Celine Frank (1997) en haar tweelingzus Ashley zijn geboren met een mutatie in het zogenaamde RB1-gen. Dragers van dit gemuteerde gen hebben een verhoogde kans op retinoblastoom, kanker in het netvlies. Die komt meestal voor bij kinderen jonger dan vijf jaar. Celine verloor er als baby beide ogen door, haar zus één oog.
Maar daar bleef het niet bij: dragers van een mutatie in het retinoblastoomgen moeten hun hele leven waakzaam zijn. Ze houden een verhoogd risico op kanker. In 2014 werd bij Celine Frank een bottumor in het bekken geconstateerd, met uitzaaiingen in de longen. Doordat de tweelingzussen al als baby bij het VU Medisch Centrum terecht kwamen, is Celine ook voor de bottumor op die locatie behandeld. In 21 jaar tijd is een imposante stoet artsen bij haar behandeling betrokken geweest.

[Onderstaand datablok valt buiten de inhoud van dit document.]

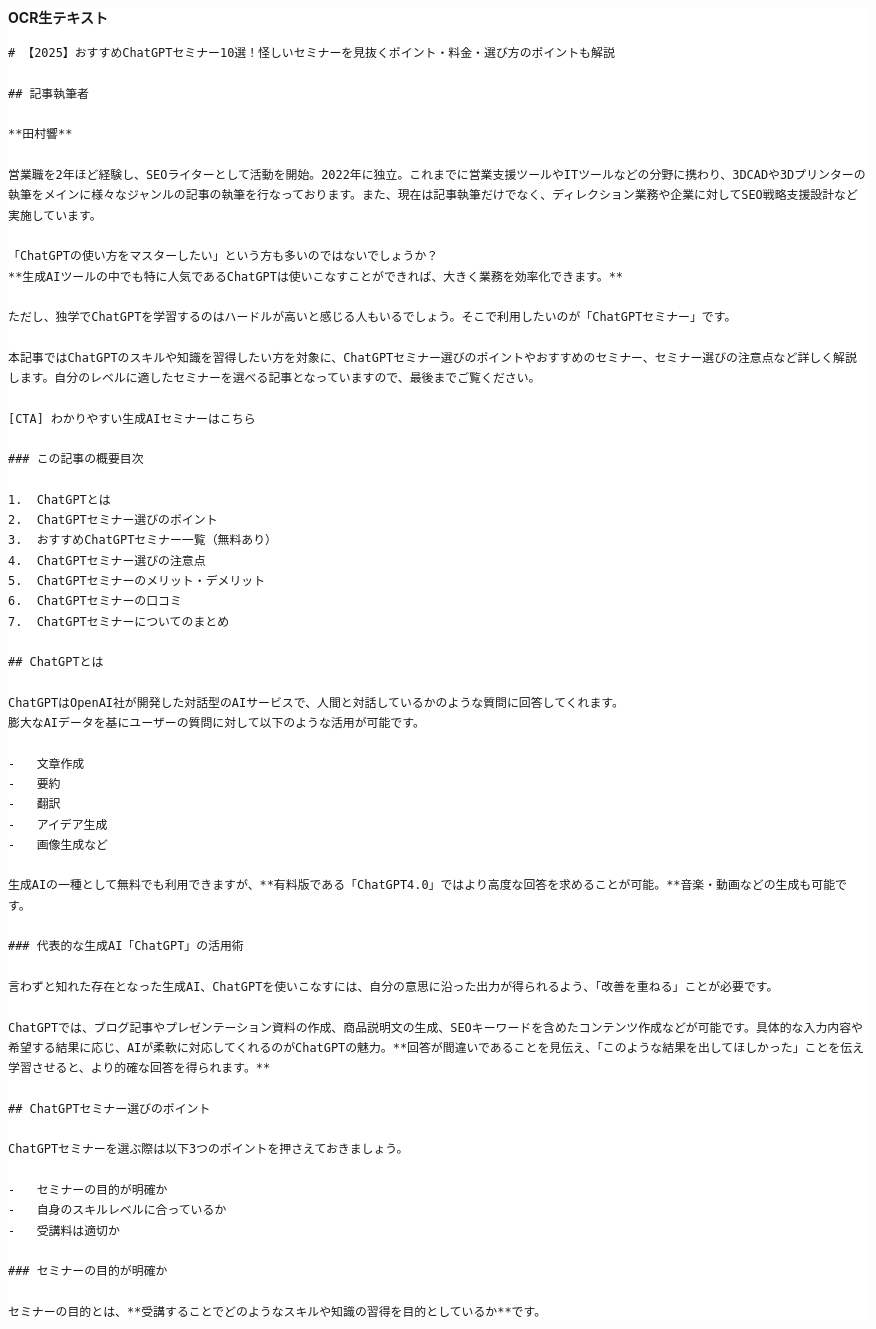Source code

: **OCR生テキスト**

```
# 【2025】おすすめChatGPTセミナー10選！怪しいセミナーを見抜くポイント・料金・選び方のポイントも解説

## 記事執筆者

**田村響**

営業職を2年ほど経験し、SEOライターとして活動を開始。2022年に独立。これまでに営業支援ツールやITツールなどの分野に携わり、3DCADや3Dプリンターの執筆をメインに様々なジャンルの記事の執筆を行なっております。また、現在は記事執筆だけでなく、ディレクション業務や企業に対してSEO戦略支援設計など実施しています。

「ChatGPTの使い方をマスターしたい」という方も多いのではないでしょうか？
**生成AIツールの中でも特に人気であるChatGPTは使いこなすことができれば、大きく業務を効率化できます。**

ただし、独学でChatGPTを学習するのはハードルが高いと感じる人もいるでしょう。そこで利用したいのが「ChatGPTセミナー」です。

本記事ではChatGPTのスキルや知識を習得したい方を対象に、ChatGPTセミナー選びのポイントやおすすめのセミナー、セミナー選びの注意点など詳しく解説します。自分のレベルに適したセミナーを選べる記事となっていますので、最後までご覧ください。

[CTA] わかりやすい生成AIセミナーはこちら

### この記事の概要目次

1.  ChatGPTとは
2.  ChatGPTセミナー選びのポイント
3.  おすすめChatGPTセミナー一覧（無料あり）
4.  ChatGPTセミナー選びの注意点
5.  ChatGPTセミナーのメリット・デメリット
6.  ChatGPTセミナーの口コミ
7.  ChatGPTセミナーについてのまとめ

## ChatGPTとは

ChatGPTはOpenAI社が開発した対話型のAIサービスで、人間と対話しているかのような質問に回答してくれます。
膨大なAIデータを基にユーザーの質問に対して以下のような活用が可能です。

-   文章作成
-   要約
-   翻訳
-   アイデア生成
-   画像生成など

生成AIの一種として無料でも利用できますが、**有料版である「ChatGPT4.0」ではより高度な回答を求めることが可能。**音楽・動画などの生成も可能です。

### 代表的な生成AI「ChatGPT」の活用術

言わずと知れた存在となった生成AI、ChatGPTを使いこなすには、自分の意思に沿った出力が得られるよう、「改善を重ねる」ことが必要です。

ChatGPTでは、ブログ記事やプレゼンテーション資料の作成、商品説明文の生成、SEOキーワードを含めたコンテンツ作成などが可能です。具体的な入力内容や希望する結果に応じ、AIが柔軟に対応してくれるのがChatGPTの魅力。**回答が間違いであることを見伝え、「このような結果を出してほしかった」ことを伝え学習させると、より的確な回答を得られます。**

## ChatGPTセミナー選びのポイント

ChatGPTセミナーを選ぶ際は以下3つのポイントを押さえておきましょう。

-   セミナーの目的が明確か
-   自身のスキルレベルに合っているか
-   受講料は適切か

### セミナーの目的が明確か

セミナーの目的とは、**受講することでどのようなスキルや知識の習得を目的としているか**です。

```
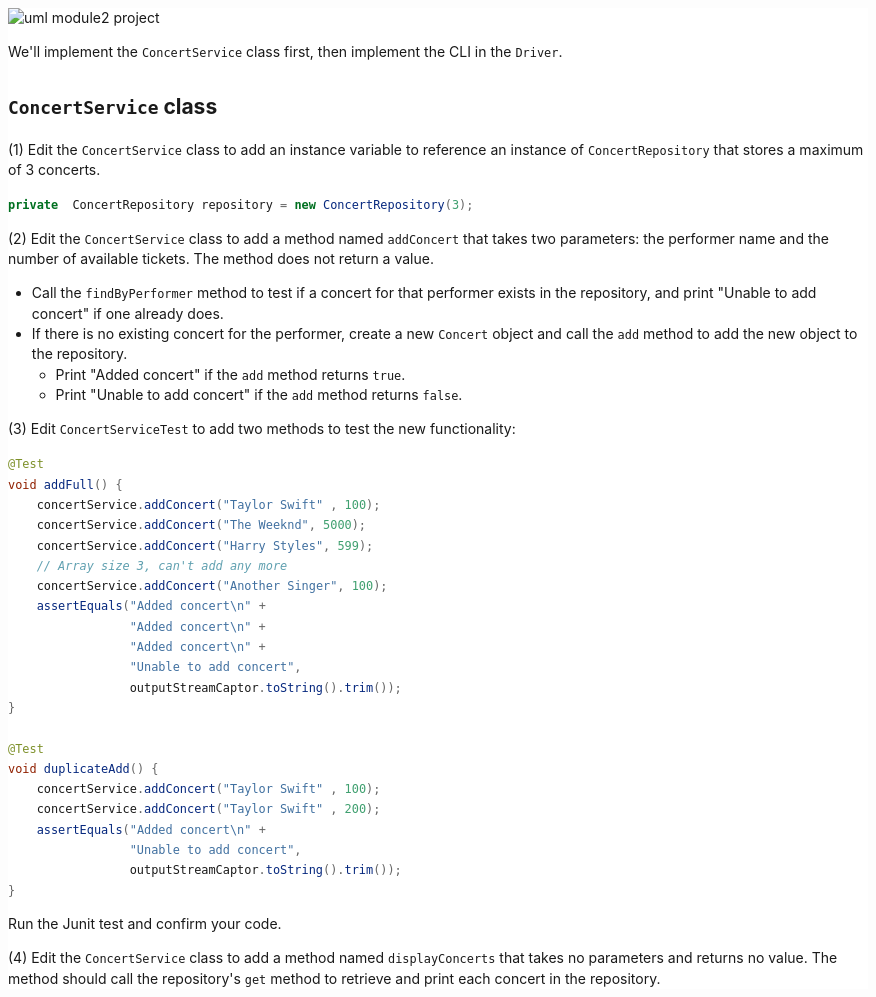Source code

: ![uml module2 project](https://curriculum-content.s3.amazonaws.com/6676/java-multipleclasses/uml_module2_project.png)


We'll implement the `ConcertService` class first, then implement the CLI in the `Driver`.

## `ConcertService` class

(1) Edit the `ConcertService` class to add an instance variable to reference an instance of `ConcertRepository`
that stores a maximum of 3 concerts.

```java
private  ConcertRepository repository = new ConcertRepository(3);
```

(2) Edit the `ConcertService` class to add a method named `addConcert` that takes two
parameters: the performer name and the number of available tickets.  The method does not return a value.
- Call the `findByPerformer` method to test if a concert for that performer
  exists in the repository, and print "Unable to add concert" if one already does.
- If there is no existing concert for the performer, create a new `Concert` object
  and call the `add` method to add the new object to the repository.
    - Print "Added concert" if the `add` method returns `true`.
    - Print "Unable to add concert" if the `add` method returns `false`.

(3) Edit `ConcertServiceTest` to add two methods to test the new functionality:

```java
@Test
void addFull() {
    concertService.addConcert("Taylor Swift" , 100);
    concertService.addConcert("The Weeknd", 5000);
    concertService.addConcert("Harry Styles", 599);
    // Array size 3, can't add any more
    concertService.addConcert("Another Singer", 100);
    assertEquals("Added concert\n" +
                 "Added concert\n" +
                 "Added concert\n" +
                 "Unable to add concert",
                 outputStreamCaptor.toString().trim());
}

@Test
void duplicateAdd() {
    concertService.addConcert("Taylor Swift" , 100);
    concertService.addConcert("Taylor Swift" , 200);
    assertEquals("Added concert\n" +
                 "Unable to add concert",
                 outputStreamCaptor.toString().trim());
}
```

Run the Junit test and confirm your code.

(4) Edit the `ConcertService` class to
add a method named `displayConcerts` that takes no parameters and returns no value.
The method should call the repository's `get` method to retrieve and print each concert in the repository.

Over haar leven tot nu toe schreef zij een boek: ‘Sterk spul’. In een speciaal voor haar gemaakte jurk, op schoenen met hakken, komt ze met haar zus naar Amsterdam UMC, locatie VUMC, om het eerste exemplaar aan te bieden aan haar vroegere kinderoncoloog Arjenne Kors. Het gemuteerde gen heeft haar weliswaar ziek gemaakt, maar ook sterk.
Hoe gaat het nu met je?
“Heel goed. Ik moet vijf jaar lang een gunstige uitslag krijgen en ik zit nu op bijna viereneenhalf jaar. Best lang! Nu moet ik eens in de drie maanden op controle, maar straks heb ik maar één keer in de twee jaar een afspraak bij de oncoloog en de oogarts.
Het retinoblastoomgen speelt een rol in de celdeling. Een afwijking in dat gen geeft een verhoogd risico op nieuwe tumoren. Daardoor ben ik kwetsbaar voor andere vormen van kanker. De afspraak is daarom: als ik klachten krijg die ik niet kan verklaren, moet ik daar direct op reageren.”
Je hebt over je leven met dit gemuteerde gen en de gevolgen ervan een boek geschreven: ‘Sterk spul’. Wat bedoel je met die titel?
“Mijn kinderoncoloog, Arjenne, zei op een gegeven moment voorafgaand aan de chemotherapie: ‘Laten we de chemo geen ‘vergif’ noemen, maar ‘sterk spul’.’ Dat vond ik belangrijk, om niet almaar het negatieve te benoemen.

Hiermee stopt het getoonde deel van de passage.